■ About this exercise
Restate the records in full and exactly, with no images included.
####################
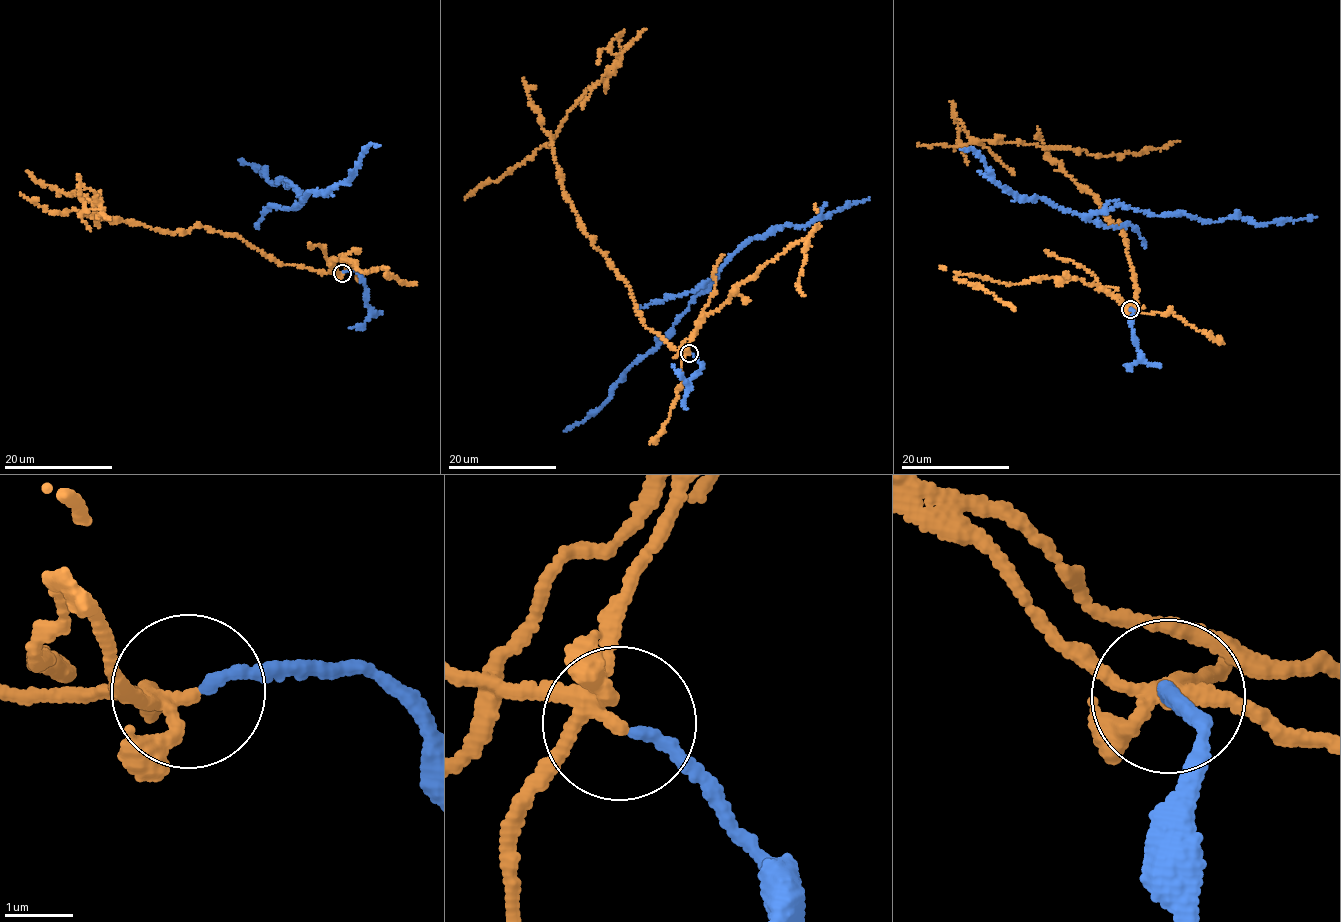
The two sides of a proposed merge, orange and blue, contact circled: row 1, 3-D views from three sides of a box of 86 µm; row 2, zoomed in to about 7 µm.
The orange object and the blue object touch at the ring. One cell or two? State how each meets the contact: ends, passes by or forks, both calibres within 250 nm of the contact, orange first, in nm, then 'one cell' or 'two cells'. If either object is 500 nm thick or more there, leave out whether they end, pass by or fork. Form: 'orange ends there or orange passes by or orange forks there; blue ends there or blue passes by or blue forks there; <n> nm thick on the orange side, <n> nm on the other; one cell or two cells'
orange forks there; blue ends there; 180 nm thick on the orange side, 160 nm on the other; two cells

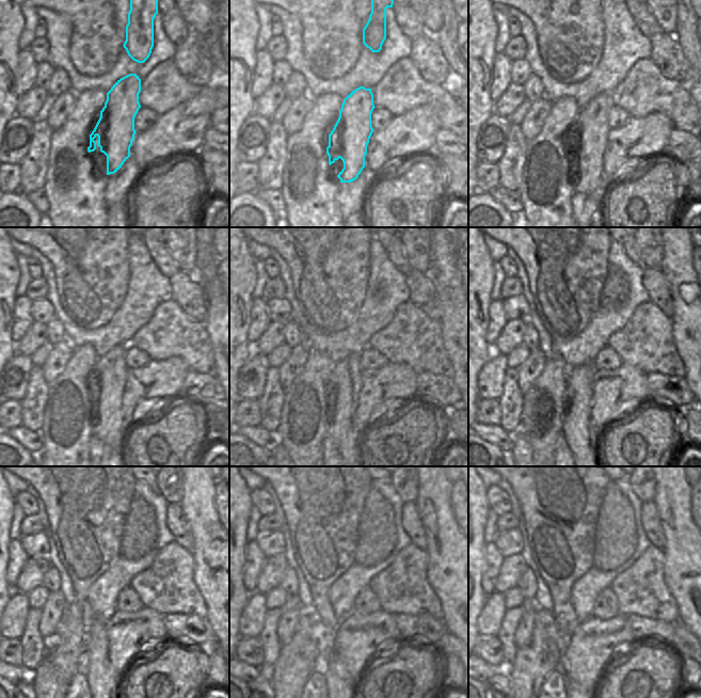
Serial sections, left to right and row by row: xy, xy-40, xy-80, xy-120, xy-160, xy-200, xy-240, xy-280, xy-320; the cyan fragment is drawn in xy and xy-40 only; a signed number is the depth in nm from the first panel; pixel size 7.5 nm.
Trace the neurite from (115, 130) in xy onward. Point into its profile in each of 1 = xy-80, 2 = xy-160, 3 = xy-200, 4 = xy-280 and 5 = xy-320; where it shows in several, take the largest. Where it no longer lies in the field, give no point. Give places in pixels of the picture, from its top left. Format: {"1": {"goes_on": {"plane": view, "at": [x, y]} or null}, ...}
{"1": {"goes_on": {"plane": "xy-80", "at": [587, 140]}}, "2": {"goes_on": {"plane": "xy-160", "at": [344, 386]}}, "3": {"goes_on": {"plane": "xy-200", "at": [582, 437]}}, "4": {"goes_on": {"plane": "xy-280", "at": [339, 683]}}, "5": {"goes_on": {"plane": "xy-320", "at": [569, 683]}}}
####################
■ Answer below
The two sides of a proposed merge, orange and blue, contact circled: row 1, 3-D views from three sides of a box of 86 µm; row 2, zoomed in to about 7 µm.
The orange object and the blue object touch at the ring. One cell or two? State how each meets the contact: ends, passes by or forks, both calibres within 250 nm of the contact, orange first, in nm, then 'one cell' or 'two cells'. If either object is 500 nm thick or more there, leave out whether they end, pass by or fork. Form: 'orange ends there or orange passes by or orange forks there; blue ends there or blue passes by or blue forks there; <n> nm thick on the orange side, <n> nm on the other; one cell or two cells'
orange forks there; blue ends there; 180 nm thick on the orange side, 160 nm on the other; two cells

Serial sections, left to right and row by row: xy, xy-40, xy-80, xy-120, xy-160, xy-200, xy-240, xy-280, xy-320; the cyan fragment is drawn in xy and xy-40 only; a signed number is the depth in nm from the first panel; pixel size 7.5 nm.
Trace the neurite from (115, 130) in xy onward. Point into its profile in each of 1 = xy-80, 2 = xy-160, 3 = xy-200, 4 = xy-280 and 5 = xy-320; where it shows in several, take the largest. Where it no longer lies in the field, give no point. Give places in pixels of the picture, from its top left. Format: {"1": {"goes_on": {"plane": view, "at": [x, y]} or null}, ...}
{"1": {"goes_on": {"plane": "xy-80", "at": [587, 140]}}, "2": {"goes_on": {"plane": "xy-160", "at": [344, 386]}}, "3": {"goes_on": {"plane": "xy-200", "at": [582, 437]}}, "4": {"goes_on": {"plane": "xy-280", "at": [339, 683]}}, "5": {"goes_on": {"plane": "xy-320", "at": [569, 683]}}}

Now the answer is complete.